Holocaust Remembrance Day “For Victory and Renewal! Day of Polish Jewry”

Today we commemorate Yom HaShoah — Holocaust Remembrance Day. We honor the memory of six million lives lost, and the enduring resilience of Jewish communities across Europe.

“To Victory and Rebirth!”
These words appear on a striking poster created by Moshe Vorobeichic in 1941 — one of the earliest public commemorations in Mandatory Palestine of the destruction of Polish Jewry during the Holocaust.
Designed for “Polish Jewry Day,” a special memorial marked in the Yishuv in Elul 5701 (September 1941), just two years after the outbreak of WWII, the poster depicts a burning Jewish town, fleeing refugees, and a rising sun — a powerful image of devastation intertwined with hope.

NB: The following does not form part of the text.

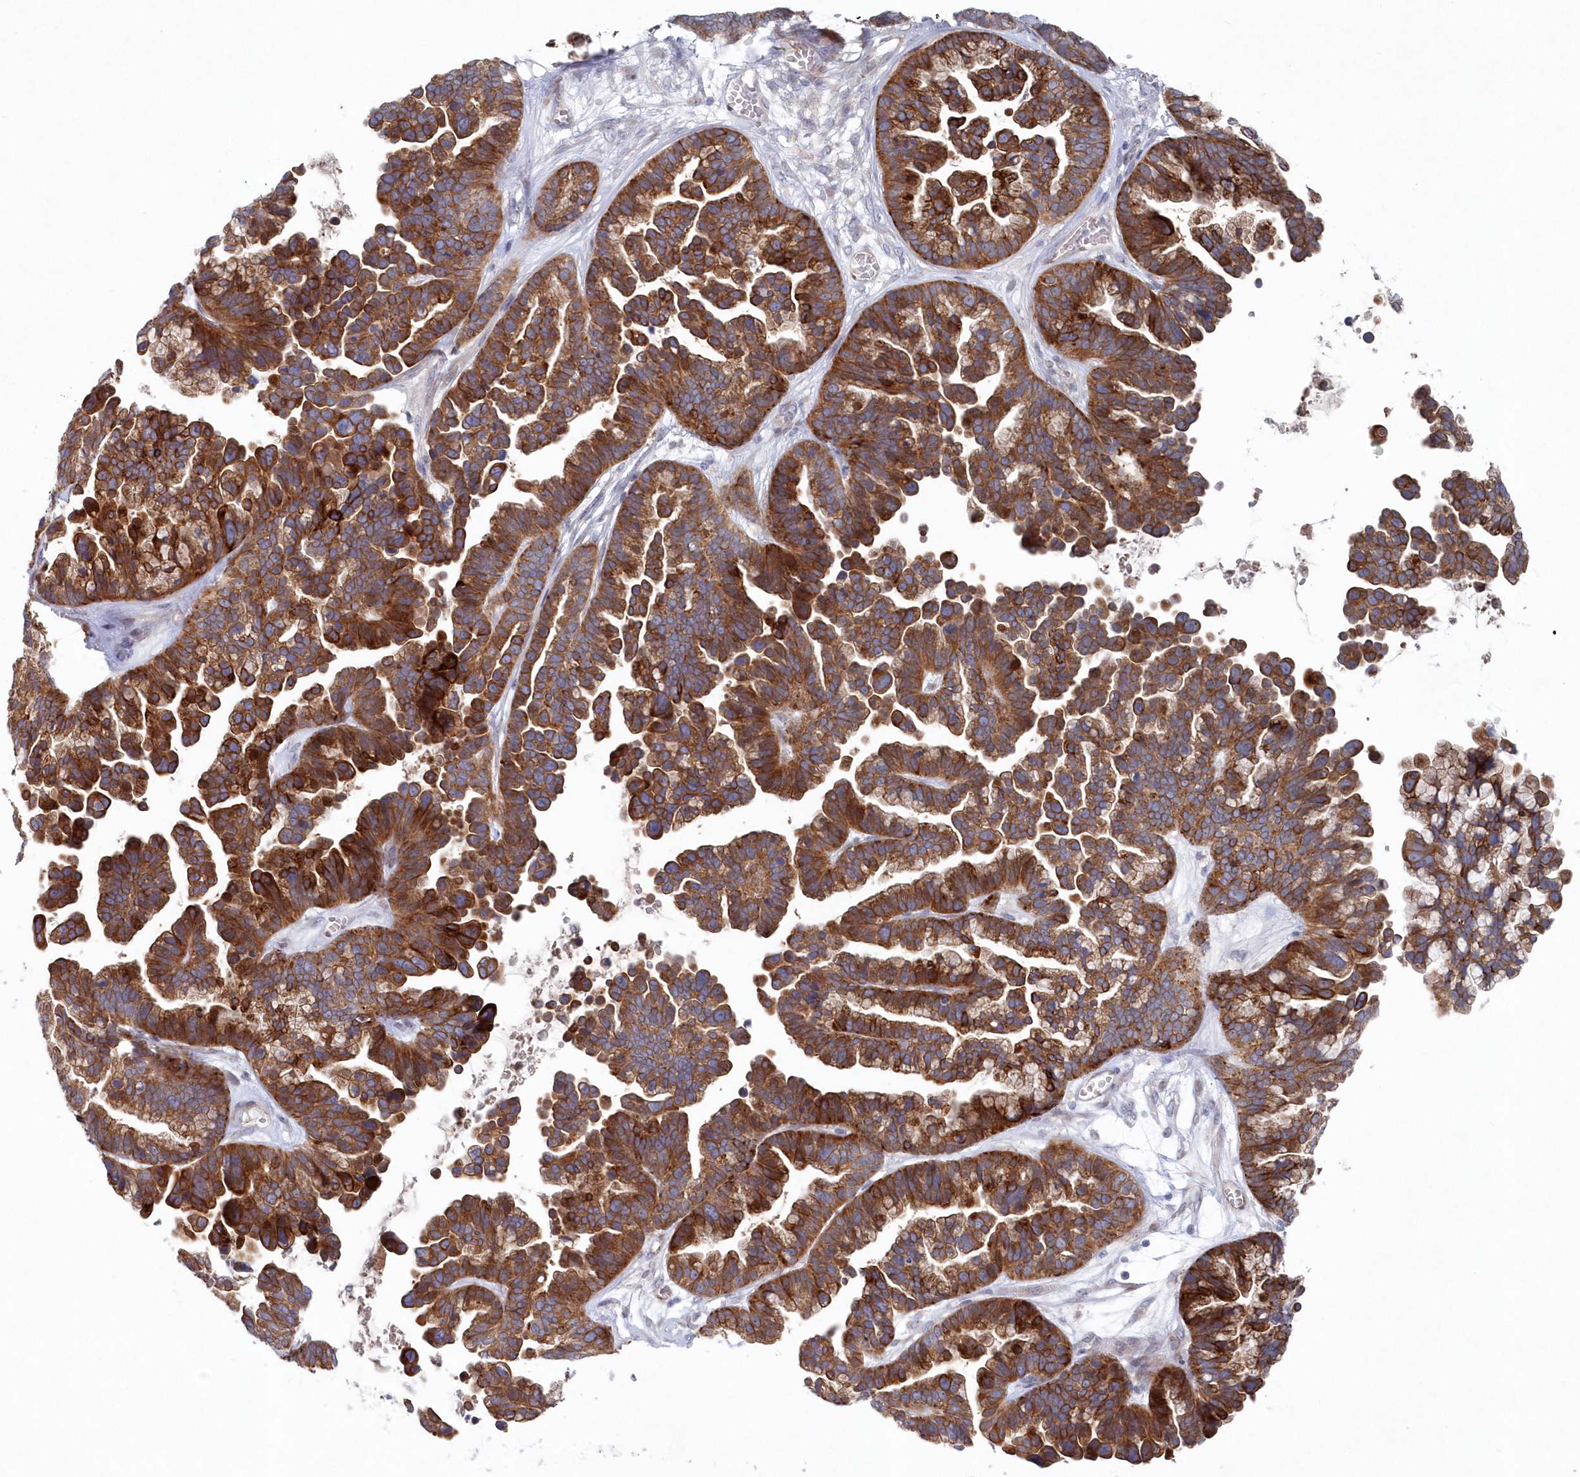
{"staining": {"intensity": "strong", "quantity": ">75%", "location": "cytoplasmic/membranous"}, "tissue": "ovarian cancer", "cell_type": "Tumor cells", "image_type": "cancer", "snomed": [{"axis": "morphology", "description": "Cystadenocarcinoma, serous, NOS"}, {"axis": "topography", "description": "Ovary"}], "caption": "Protein analysis of ovarian cancer tissue reveals strong cytoplasmic/membranous expression in approximately >75% of tumor cells. (IHC, brightfield microscopy, high magnification).", "gene": "KIAA1586", "patient": {"sex": "female", "age": 56}}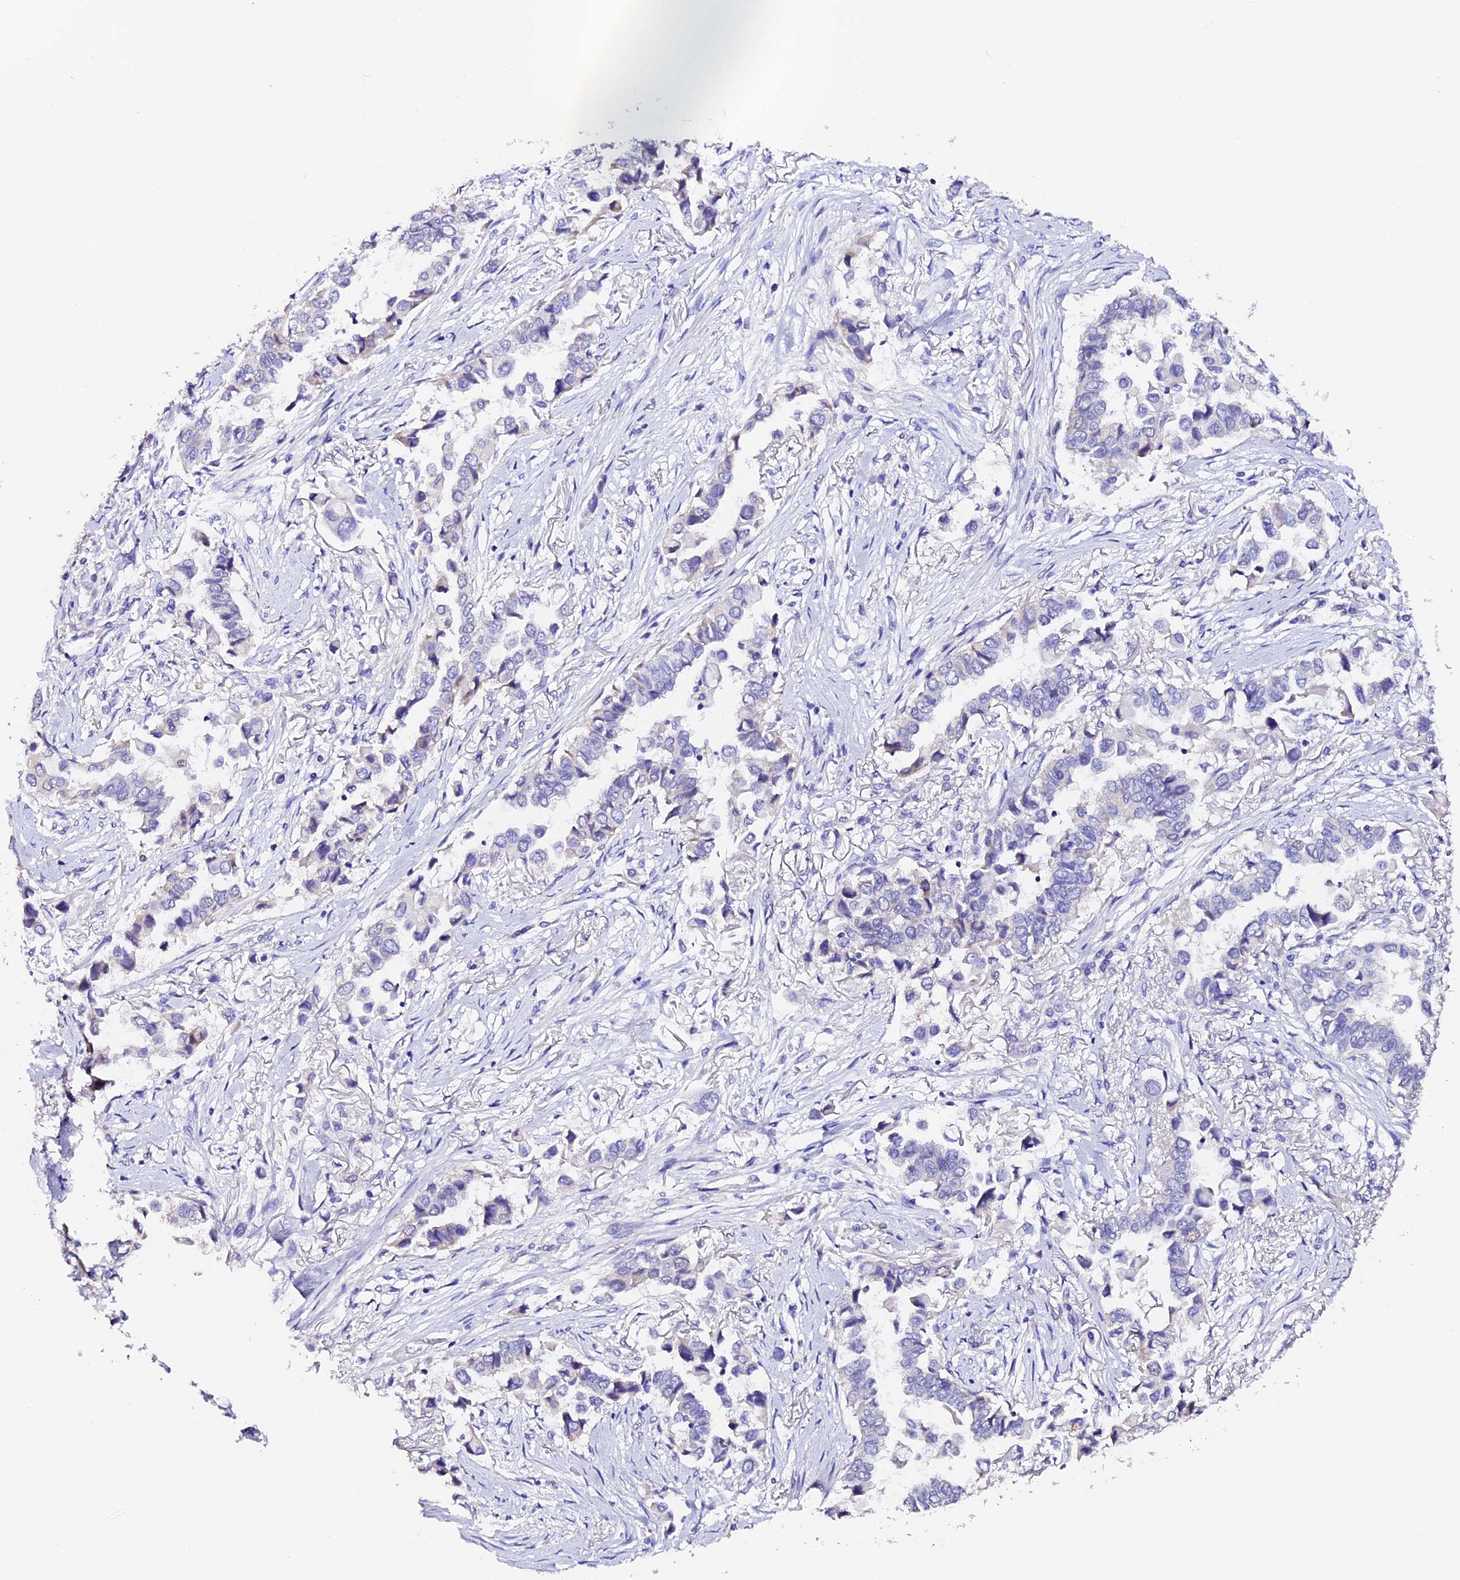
{"staining": {"intensity": "negative", "quantity": "none", "location": "none"}, "tissue": "lung cancer", "cell_type": "Tumor cells", "image_type": "cancer", "snomed": [{"axis": "morphology", "description": "Adenocarcinoma, NOS"}, {"axis": "topography", "description": "Lung"}], "caption": "Immunohistochemistry (IHC) photomicrograph of human adenocarcinoma (lung) stained for a protein (brown), which reveals no positivity in tumor cells.", "gene": "FBXW9", "patient": {"sex": "female", "age": 76}}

The 1940s in Mandatory Palestine were a time of fear, uncertainty, and a fierce struggle for identity and future statehood. News of the atrocities in Europe reached the Yishuv slowly, but each scrap of information — including visual messages like this — became a tool of mourning, resistance, and moral urgency.

Moshe Vorobeichic, a Belarus-born photographer and graphic designer — also known as Moi Ver, Moshé Raviv, or Moses Vorobeichi — was among the most distinctive visual artists of his time. His photography and design style helped shape the early visual language of the Zionist movement and gave voice to both trauma and hope. Extremely rare today, this poster is considered a historic, artistic, and cultural artifact of immense value. Very few copies survived. It is a living witness to the moment the Yishuv began not only to hear, but also to remember.

September 1st, the day World War II began, became a symbolic marker for the collapse of Polish Jewry and the onset of the greatest catastrophe in Jewish history.
This poster was once a cry of anguish. Today, it is a cry of memory — a graphic cry from the past, still echoing in our present.